Trouble Brewing for Starbucks in China

| About: Starbucks Corporation (SBUX)

I love Starbucks (NASDAQ:SBUX). I go there 3-4 times a week in the morning, as much for the service as the coffee – all the baristas know my family, my drink and are incredibly friendly. In a market like China, where the idea "service" is still evolving and inconsistent, Starbucks is a breath of fresh air. Starbucks' senior management should be applauded for being able to transfer the original way that made Starbucks popular to China with really top-flight training.

Unfortunately, based on research we have done in the last two months, Starbucks is getting hit really hard in China with the economic slowdown that is hitting the world. All three of their main target markets are cutting back on spending.

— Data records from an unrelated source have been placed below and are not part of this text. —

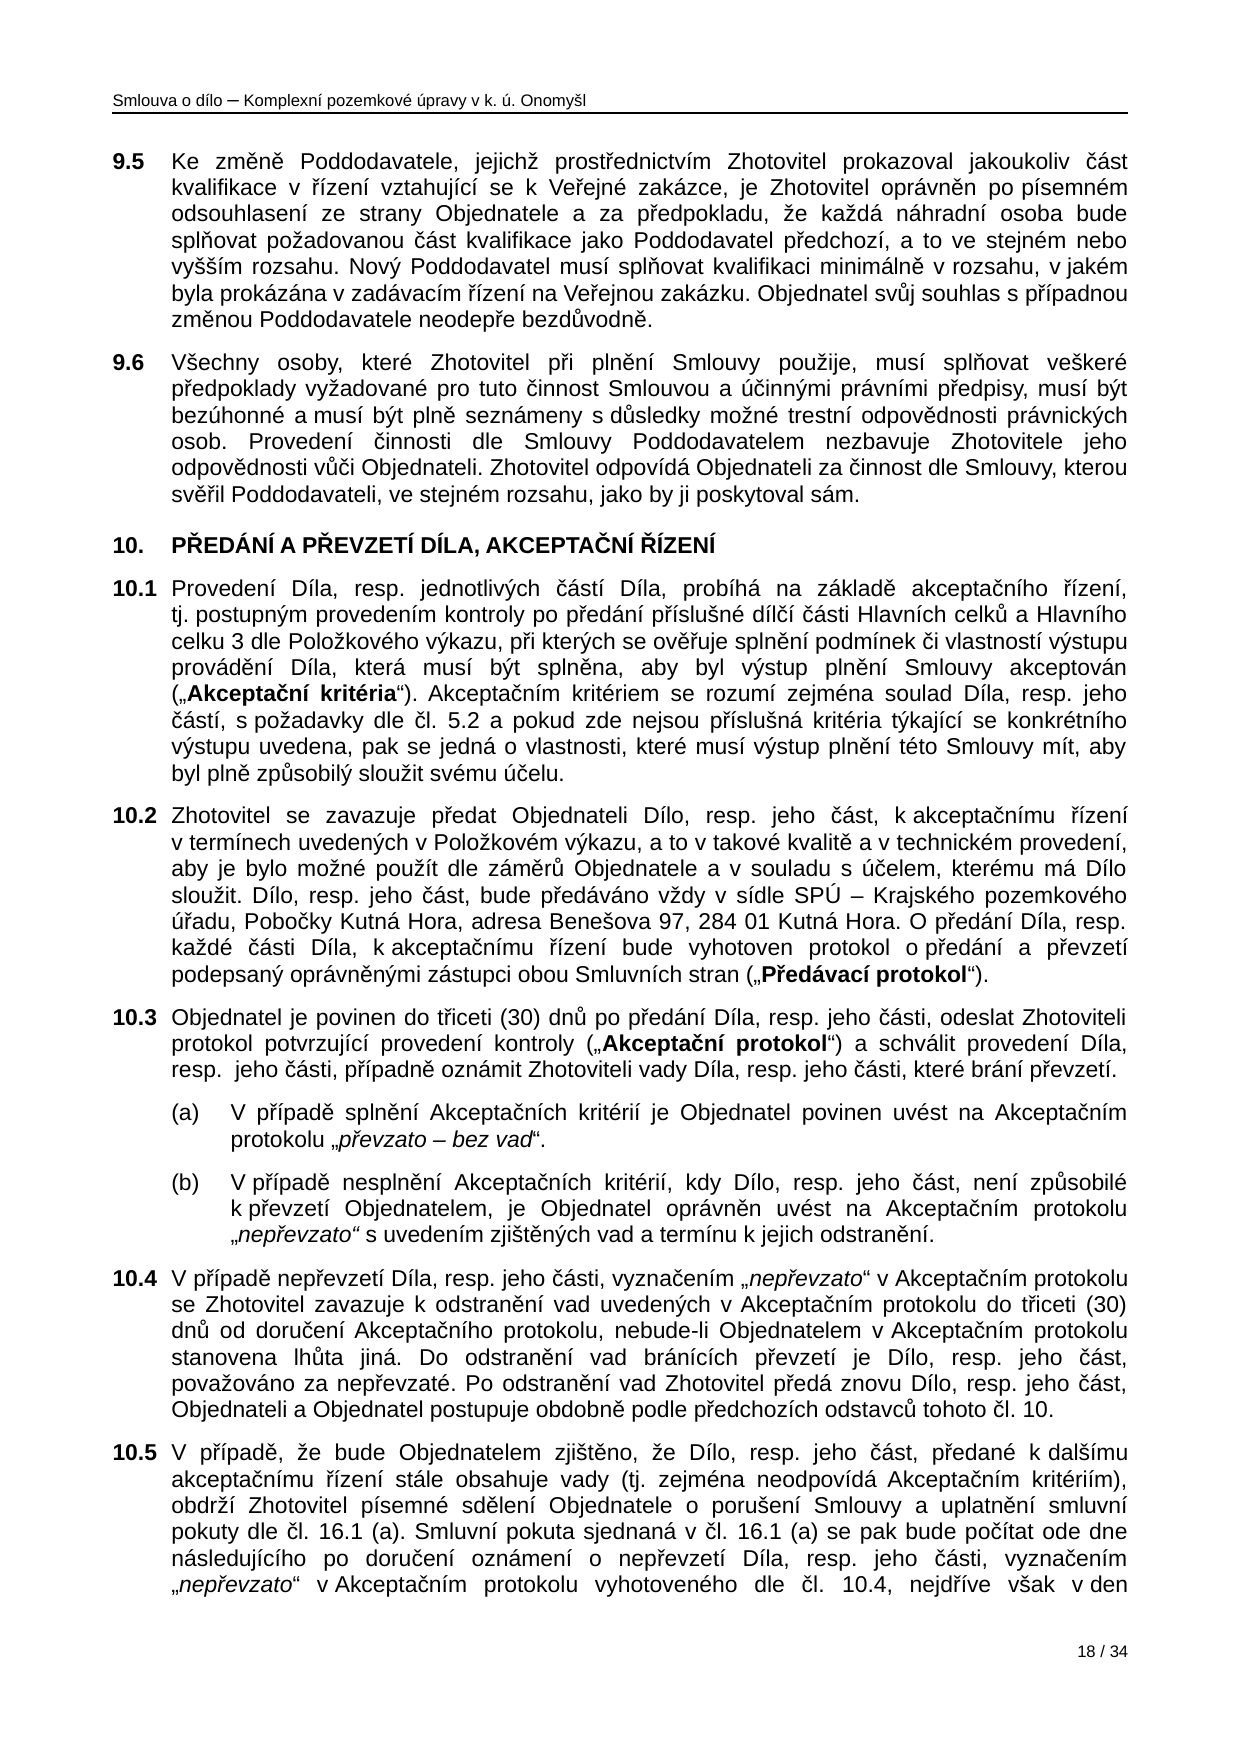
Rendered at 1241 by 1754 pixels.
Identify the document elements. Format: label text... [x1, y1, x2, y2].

text Zhotovitel se zavazuje předat Objednateli Dílo, resp. jeho část, k akceptačnímu řízení v termínech uvedených v Položkovém výkazu, a to v takové kvalitě a v technickém provedení, aby je bylo možné použít dle záměrů Objednatele a v souladu s účelem, kterému má Dílo sloužit. Dílo, resp. jeho část, bude předáváno vždy v sídle SPÚ – Krajského pozemkového úřadu, Pobočky Kutná Hora, adresa Benešova 97, 284 01 Kutná Hora. O předání Díla, resp. každé části Díla, k akceptačnímu řízení bude vyhotoven protokol o předání a převzetí podepsaný oprávněnými zástupci obou Smluvních stran („Předávací protokol“). [112, 802, 1128, 987]
text Ke změně Poddodavatele, jejichž prostřednictvím Zhotovitel prokazoval jakoukoliv část kvalifikace v řízení vztahující se k Veřejné zakázce, je Zhotovitel oprávněn po písemném odsouhlasení ze strany Objednatele a za předpokladu, že každá náhradní osoba bude splňovat požadovanou část kvalifikace jako Poddodavatel předchozí, a to ve stejném nebo vyšším rozsahu. Nový Poddodavatel musí splňovat kvalifikaci minimálně v rozsahu, v jakém byla prokázána v zadávacím řízení na Veřejnou zakázku. Objednatel svůj souhlas s případnou změnou Poddodavatele neodepře bezdůvodně. [112, 148, 1128, 332]
text Objednatel je povinen do třiceti (30) dnů po předání Díla, resp. jeho části, odeslat Zhotoviteli protokol potvrzující provedení kontroly („Akceptační protokol“) a schválit provedení Díla, resp. jeho části, případně oznámit Zhotoviteli vady Díla, resp. jeho části, které brání převzetí. [112, 1004, 1128, 1083]
list V případě splnění Akceptačních kritérií je Objednatel povinen uvést na Akceptačním protokolu „převzato – bez vad“. [171, 1099, 1128, 1152]
text Předání a převzetí Díla, Akceptační řízení [112, 532, 1128, 558]
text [112, 1439, 1128, 1597]
text V případě nepřevzetí Díla, resp. jeho části, vyznačením „nepřevzato“ v Akceptačním protokolu se Zhotovitel zavazuje k odstranění vad uvedených v Akceptačním protokolu do třiceti (30) dnů od doručení Akceptačního protokolu, nebude-li Objednatelem v Akceptačním protokolu stanovena lhůta jiná. Do odstranění vad bránících převzetí je Dílo, resp. jeho část, považováno za nepřevzaté. Po odstranění vad Zhotovitel předá znovu Dílo, resp. jeho část, Objednateli a Objednatel postupuje obdobně podle předchozích odstavců tohoto čl. 10. [112, 1264, 1128, 1423]
text Všechny osoby, které Zhotovitel při plnění Smlouvy použije, musí splňovat veškeré předpoklady vyžadované pro tuto činnost Smlouvou a účinnými právními předpisy, musí být bezúhonné a musí být plně seznámeny s důsledky možné trestní odpovědnosti právnických osob. Provedení činnosti dle Smlouvy Poddodavatelem nezbavuje Zhotovitele jeho odpovědnosti vůči Objednateli. Zhotovitel odpovídá Objednateli za činnost dle Smlouvy, kterou svěřil Poddodavateli, ve stejném rozsahu, jako by ji poskytoval sám. [112, 349, 1128, 507]
list V případě nesplnění Akceptačních kritérií, kdy Dílo, resp. jeho část, není způsobilé k převzetí Objednatelem, je Objednatel oprávněn uvést na Akceptačním protokolu „nepřevzato“ s uvedením zjištěných vad a termínu k jejich odstranění. [171, 1169, 1128, 1248]
text Provedení Díla, resp. jednotlivých částí Díla, probíhá na základě akceptačního řízení, tj. postupným provedením kontroly po předání příslušné dílčí části Hlavních celků a Hlavního celku 3 dle Položkového výkazu, při kterých se ověřuje splnění podmínek či vlastností výstupu provádění Díla, která musí být splněna, aby byl výstup plnění Smlouvy akceptován („Akceptační kritéria“). Akceptačním kritériem se rozumí zejména soulad Díla, resp. jeho částí, s požadavky dle čl. 5.2 a pokud zde nejsou příslušná kritéria týkající se konkrétního výstupu uvedena, pak se jedná o vlastnosti, které musí výstup plnění této Smlouvy mít, aby byl plně způsobilý sloužit svému účelu. [112, 575, 1128, 786]
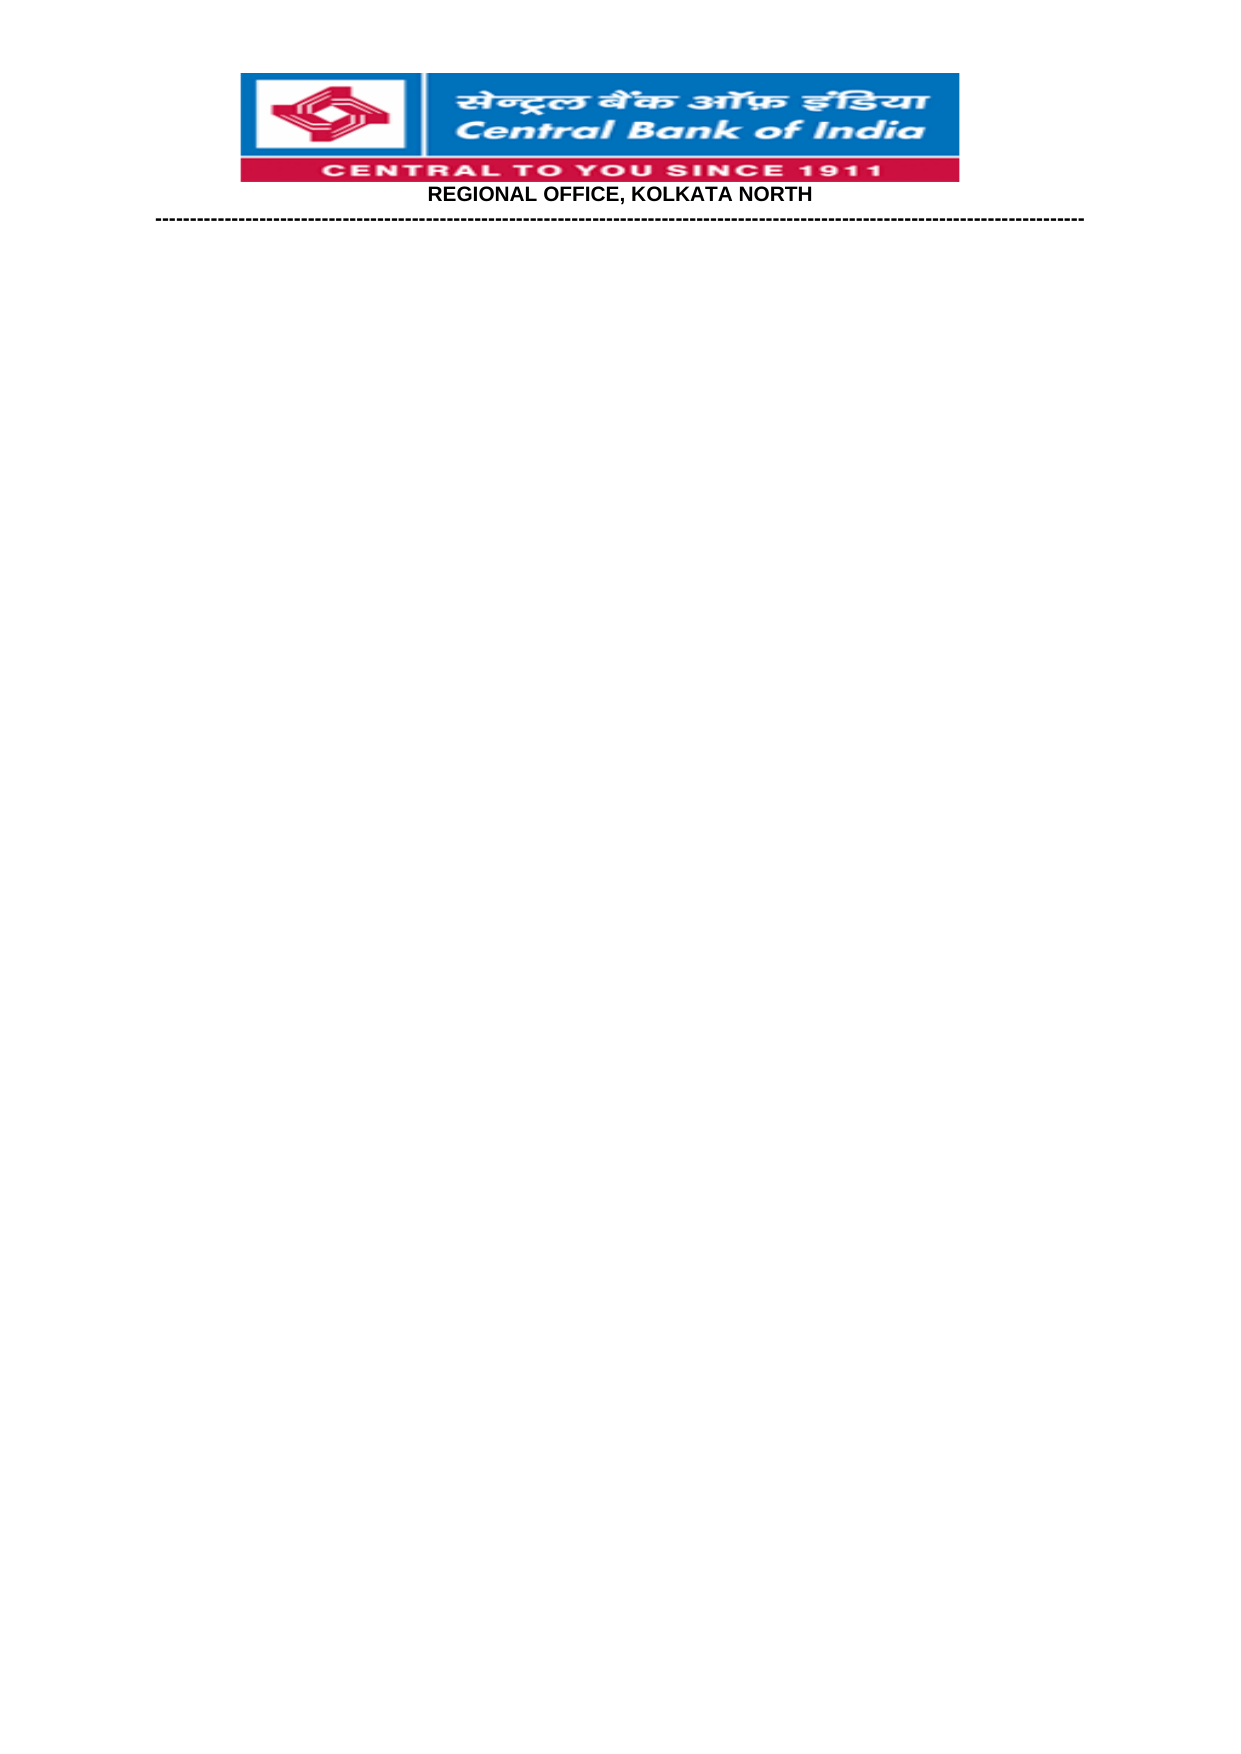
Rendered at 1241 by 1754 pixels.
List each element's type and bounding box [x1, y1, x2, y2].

picture [240, 73, 960, 182]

One of Starbucks' main core target markets is expatriate executives. Starbucks, like all foreign-focused restaurants, are getting hit hard as foreigners cut back spending in the face of declining stock portfolios. As one waiter of a top foreign-focused restaurant in Xintiandi told me, "The Chinese are spending the same if not more than before. The foreigners are just not coming anymore or, if they do, are cutting back spending." This has been a sentiment echoed in interviews we have conducted with dining establishments throughout China, from small restaurants to expensive hotel restaurants in a Starwood (HOT) or Marriott (NYSE:MAR).

Starbucks' second main target market is executives who arrange meetings in Starbucks. But with the drop of foreign executives flying to China and generally fewer domestic meetings too taking place, Starbucks is getting hit along with the travel industry in general, especially conferences and conventions which are seeing major drop in exhibitors and attendees.

Unlike in the US, where a huge percentage of sales comes from take-out, in China Starbucks is a de facto meeting place. Many people who do not have a physical office actually use Starbucks as their offices daily for meetings. The environment is comfortable, locations always great and even if the coffee is overpriced it is still cheaper than the high office rents in Shanghai. Consumers know that it will be clean with good air conditioning.

In recent years, Chinese too have been spending more and more in Starbucks, mostly senior managers in MNCs. This obviously is the main potential market for Starbucks long-term. However, the most pessimistic consumer segments in China (aside from ex-pats) that we have interviewed in the past few months are senior managers in MNCs that see budget cuts and hiring freezes … not so much because of weak China operations of these MNCs but because of the global malaise that is leaving many MNCs to, in my mind, disastrously implementing hiring freezes and budget controls to the point that throttle even profitable China operations.

These senior managers are the best long-term core target market for Starbucks and these Chinese are cutting back their discretionary spending. They are the ones who are no longer buying autos from companies like Buick (NYSE:GM) and they have stopped making the semi-regular trip to Starbucks.

Look for difficult times for companies from international schools to western restaurants in the coming months as more ex-pats get repatriated because of their out-sized compensation packages and as they fear for their plummeting stock portfolios back home and thus cut back discretionary spending. And look for the Chinese consumers at the senior manager level to cut back too. Brands that target the upper middle class will get hit while the low-middle class focused companies, such as the online game sector like a Shanda (NASDAQ:SNDA) or Netease (NASDAQ:NTES), will continue to do well.

Overall, we are cautiously optimistic on China's economy short-term, very optimistic long-term. However, certain sectors will be hit hard and Starbucks falls into one of those. Starbucks will have to make changes quickly to its business model – from introducing loyalty cards, free wireless internet, to smaller but cheap cups of java to weather the storm.